Making Beautiful Music by Nora Minturn Stilwell

Teaching kids the importance of tolerance can be a little tricky. We are all so different and embracing our differences will allow all of us to appreciate each other. Norma Minturn Stilwell does a wonderful job of teaching kids how to get along.



Title:Making Beautiful Music
Author:Norma Minturn Stilwell
Publisher:Peppertree Press
ISBN:978-1-936343-92-8


The orchestra is preparing for the Presidential Ball. Everyone is tuning up so the dress rehearsal can go on without a hitch. When the conductor raises his baton and the lights go dim, he bass and the cello begin to fight. The violin and viola take sides. The English horn and oboe made faces at the flute. The clarinet and piccolo don't give a toot. It wasn't until the bass drum boomed, that everyone got quiet. The conductor asked everyone to put their differences aside. Each instrument is no better than the other. The conductor calmly states that if the instruments can't get along then there will be no harmony. Will the instruments ever come to an understanding? You'll have to buy the book to see.
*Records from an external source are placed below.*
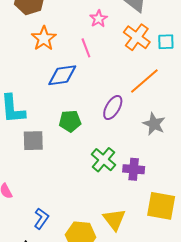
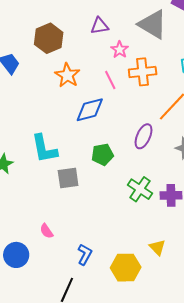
orange cross: (137, 37) -> (143, 72), moved, turned -36
yellow triangle: (114, 220) -> (157, 247), size x0.7

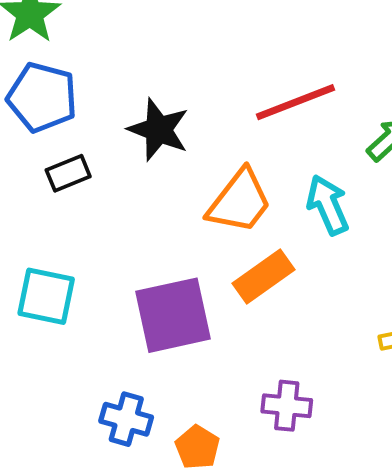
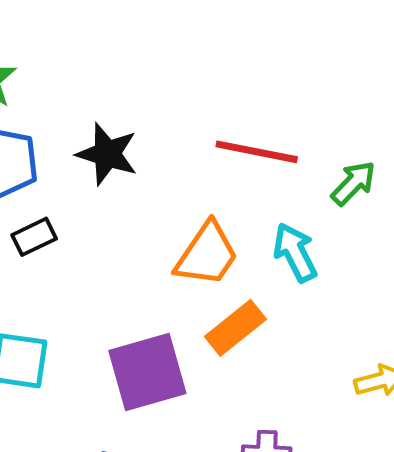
red line: (296, 102) -> (257, 152), turned 36
black star: (159, 130) -> (107, 154), moved

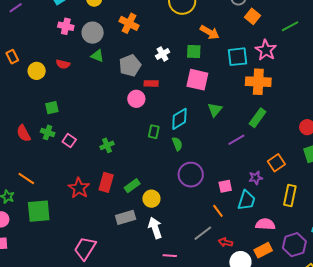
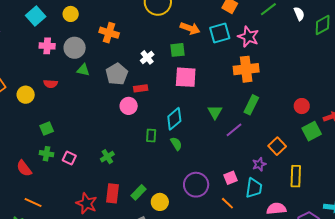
cyan square: (238, 57) -> (220, 33), moved
green triangle: (215, 110) -> (215, 112), moved
red semicircle: (24, 133) -> (24, 168), moved
purple circle: (191, 175) -> (196, 185), moved

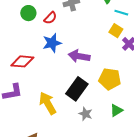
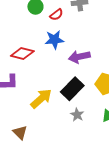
purple arrow: (79, 56) -> (79, 57), turned -30
yellow arrow: (48, 103) -> (41, 99), turned 70

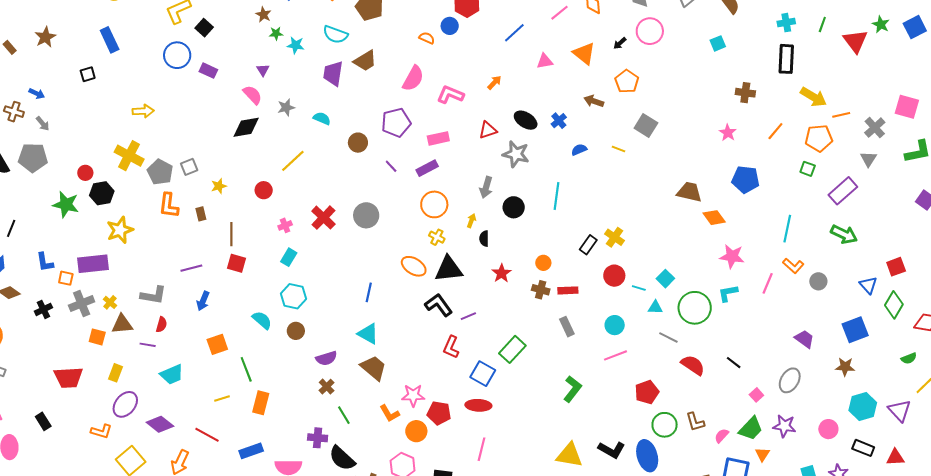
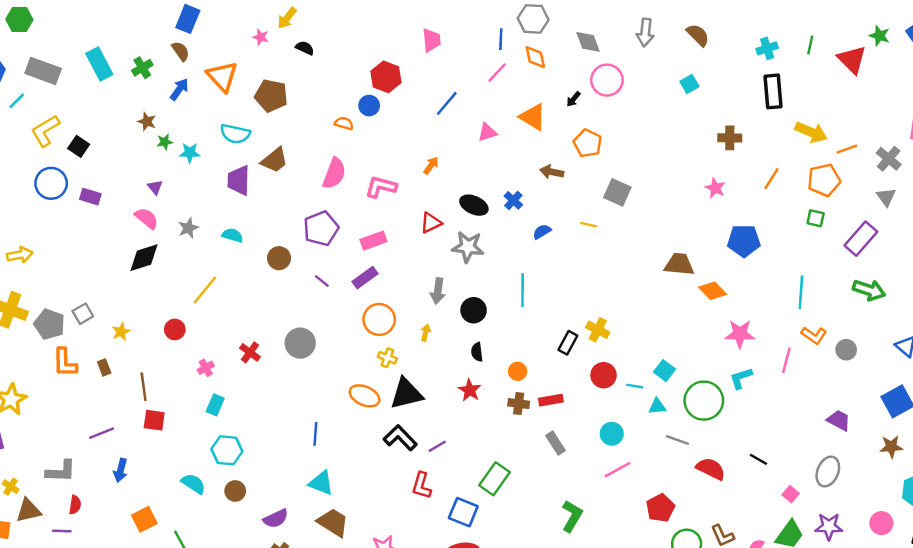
red cross: (323, 218) -> (250, 352), size x0.7
black semicircle: (484, 239) -> (477, 352), moved

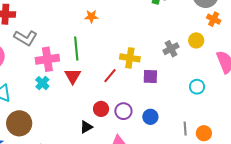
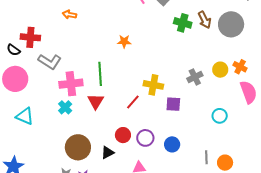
orange star: (91, 16) -> (124, 41), moved
orange cross: (214, 19) -> (240, 67), moved
brown circle: (19, 123) -> (78, 147), moved

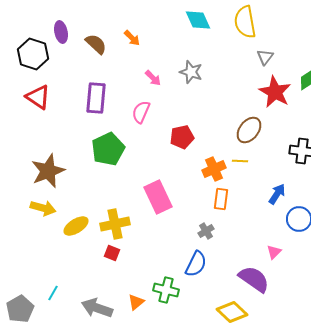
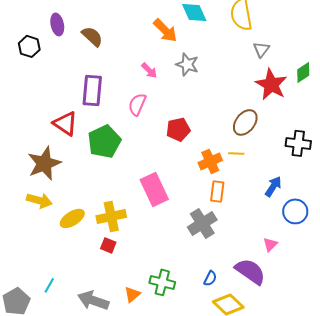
orange arrow: (132, 38) -> (165, 30), moved, size x1.5
black hexagon: (33, 54) -> (29, 46), size x0.7
red triangle: (38, 97) -> (65, 123), moved
gray cross: (206, 231) -> (202, 223), size x1.8
blue semicircle: (196, 264) -> (210, 278), moved, size x0.6

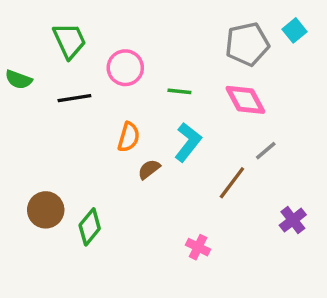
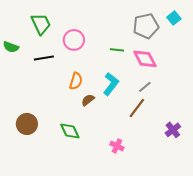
green line: (179, 91) -> (117, 50), moved
gray line: (266, 151) -> (145, 87), moved
green diamond: (90, 227) -> (70, 131), moved, turned -65

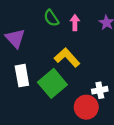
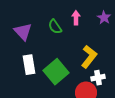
green semicircle: (51, 18) -> (55, 27), moved
yellow L-shape: (67, 58) -> (89, 57), moved, turned 80

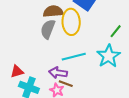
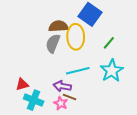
green line: (116, 31) -> (109, 43), moved

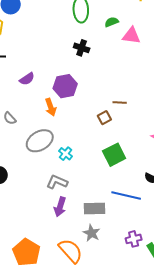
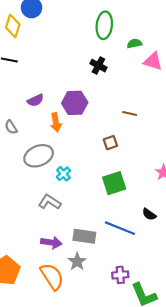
purple semicircle: (27, 79) -> (35, 100), moved
brown line: (120, 103) -> (130, 114), moved
purple arrow: (60, 207) -> (51, 242), moved, turned -108

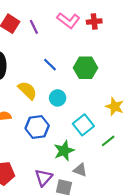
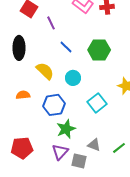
purple line: (34, 27) -> (51, 23), moved
green line: (108, 141) -> (119, 148), moved
green star: (64, 151) -> (66, 129), moved

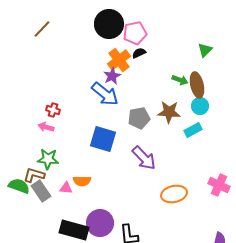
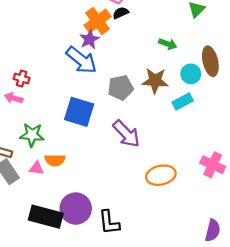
brown ellipse: (197, 85) -> (210, 61), moved
green star: (48, 159) -> (32, 135), moved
Making Beautiful Music is the second of the “Let's Get Along” series of books produced by Poet Norma Minturn Stilwell. Her first book “A Thought for Thanksgiving” conveys a message of looking beyond our judgments of those with differences, wrapped up in the classic tale of the first Thanksgiving. Both books lean towards tolerance. These books will teach young readers how to accept and appreciate how we are all different but yet how all of us can still work and live together in unity.
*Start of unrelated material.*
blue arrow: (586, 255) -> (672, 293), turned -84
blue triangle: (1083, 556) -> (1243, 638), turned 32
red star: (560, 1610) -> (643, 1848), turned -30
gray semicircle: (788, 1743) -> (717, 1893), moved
The large and bold pictures and easy rhyming verse make for a good start up book for young readers. The simplistic illustrations make it easy for any beginning reader to comprehend the emotion of each instrument. This wonderful book was dedicated to Mattie J.T. Stepanik. Mattie was a young poet with muscular dystrophy who died at the tender age of 13. His book “Heart Song” was a New York Times bestseller. His message of peace will continue on within all of these books.
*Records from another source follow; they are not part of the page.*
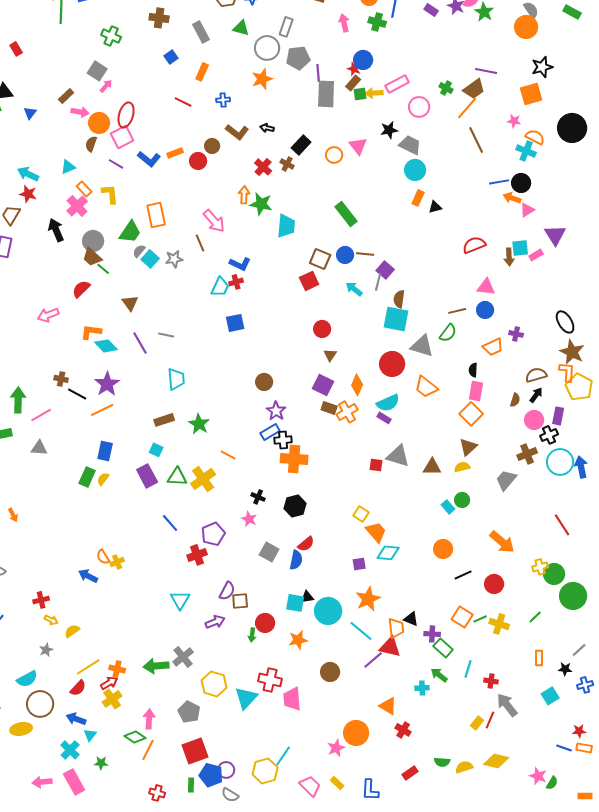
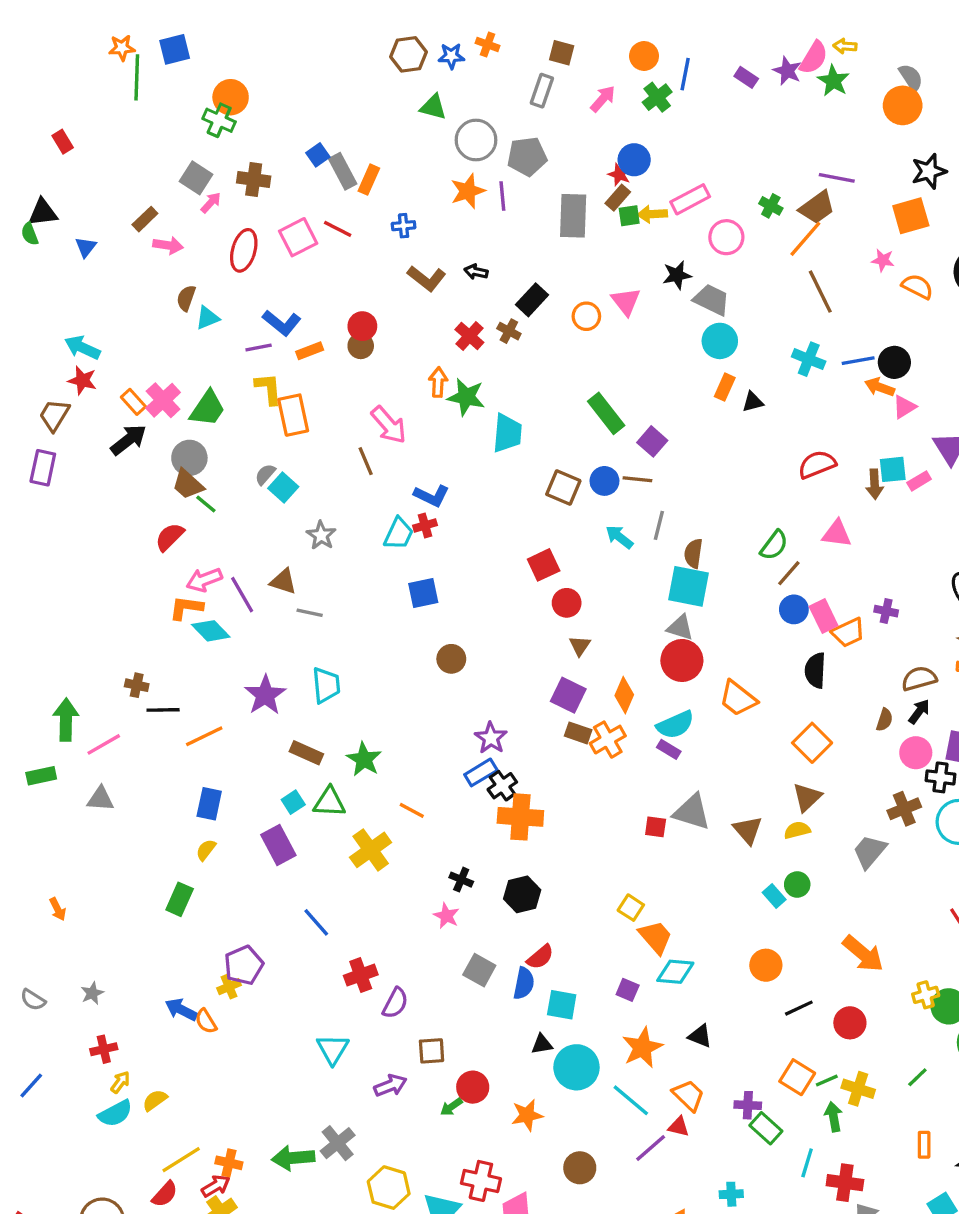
brown cross: (159, 18) -> (254, 180), moved
green cross: (377, 22) -> (657, 97), turned 36
pink arrow: (344, 23) -> (603, 99), turned 54
gray rectangle: (286, 27) -> (542, 91), moved
gray rectangle: (201, 32) -> (343, 171), moved
purple line: (318, 73) -> (502, 196), moved
orange circle: (99, 123) -> (231, 97), moved
pink square: (122, 137) -> (298, 237), moved
brown circle: (212, 146) -> (361, 346), moved
cyan cross: (526, 151) -> (809, 359), moved
orange rectangle: (175, 153) -> (310, 351), moved
purple line: (116, 164) -> (259, 348), moved, turned -42
cyan triangle: (68, 167) -> (208, 318), moved
orange rectangle: (84, 189) -> (133, 402), moved
yellow L-shape: (110, 194) -> (268, 389), moved
black arrow: (56, 230) -> (128, 440), turned 75
green trapezoid: (130, 232) -> (208, 408), moved
gray star: (174, 259) -> (321, 535), moved, turned -30
purple square: (385, 270) -> (652, 441), moved
red square: (309, 281) -> (544, 565), moved
brown triangle: (130, 303) -> (283, 581), moved, turned -36
blue circle: (485, 310) -> (794, 609), moved
brown line: (457, 311) -> (789, 573), turned -36
pink arrow: (48, 315) -> (204, 580), moved
green semicircle: (448, 333) -> (774, 545), moved
purple line: (140, 343) -> (242, 595), moved
gray triangle: (422, 346) -> (680, 628), moved, size x0.7
black semicircle: (473, 370) -> (815, 670), size x1.5
brown circle: (264, 382) -> (451, 659), moved
purple star: (107, 384) -> (265, 695), moved
pink rectangle: (476, 391) -> (824, 616), moved, turned -36
black line: (77, 394) -> (163, 710), turned -30
brown rectangle: (164, 420) -> (306, 753), turned 42
black cross: (549, 435) -> (940, 777), turned 30
black cross: (283, 440) -> (502, 786), turned -30
cyan square: (156, 450) -> (293, 802), turned 32
brown triangle: (432, 467) -> (748, 830), turned 48
green rectangle: (87, 477) -> (180, 899), moved
green triangle: (177, 477) -> (329, 802), moved
purple pentagon: (213, 534) -> (244, 965), moved
orange semicircle: (103, 557) -> (206, 1021), moved
purple square: (359, 564) -> (628, 990), turned 32
purple semicircle: (227, 591) -> (395, 1003), moved
cyan square: (295, 603) -> (562, 1005), moved
black triangle: (411, 619) -> (700, 1036), moved
yellow arrow: (51, 620) -> (120, 1082), turned -80
orange trapezoid: (396, 628) -> (688, 1095), turned -40
green arrow: (252, 635) -> (451, 1107), turned 48
red triangle: (390, 647) -> (679, 1127), size x0.6
gray star: (46, 650) -> (92, 993), moved
green arrow: (439, 675) -> (833, 1117), moved, turned 42
cyan semicircle: (27, 679) -> (115, 1113), moved
red cross: (491, 681) -> (845, 1183), size x1.5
Stilwell was born in Albany, N.Y., and was raised in Rutherford, N.J. After attending St. Elizabeth's College in convent Station, N.J., and the Universitaria per Stranieri in Florence, Italy, she was an administrative assistant for Tamblyn and Brown, which raised funds to build a facility for Seton Hall University's School of Medicine and Dentistry. She also perfomred administrative work for the Central Intelligence Agency in Washington, D.C. A mother of four children and grandmother of 10, Stilwell and her husband James relocated from Ocean City, N.J., to Sarasota, FL, in 2001 where she continues to write poetry, create low-fire ceramics and enjoy gardening and the arts.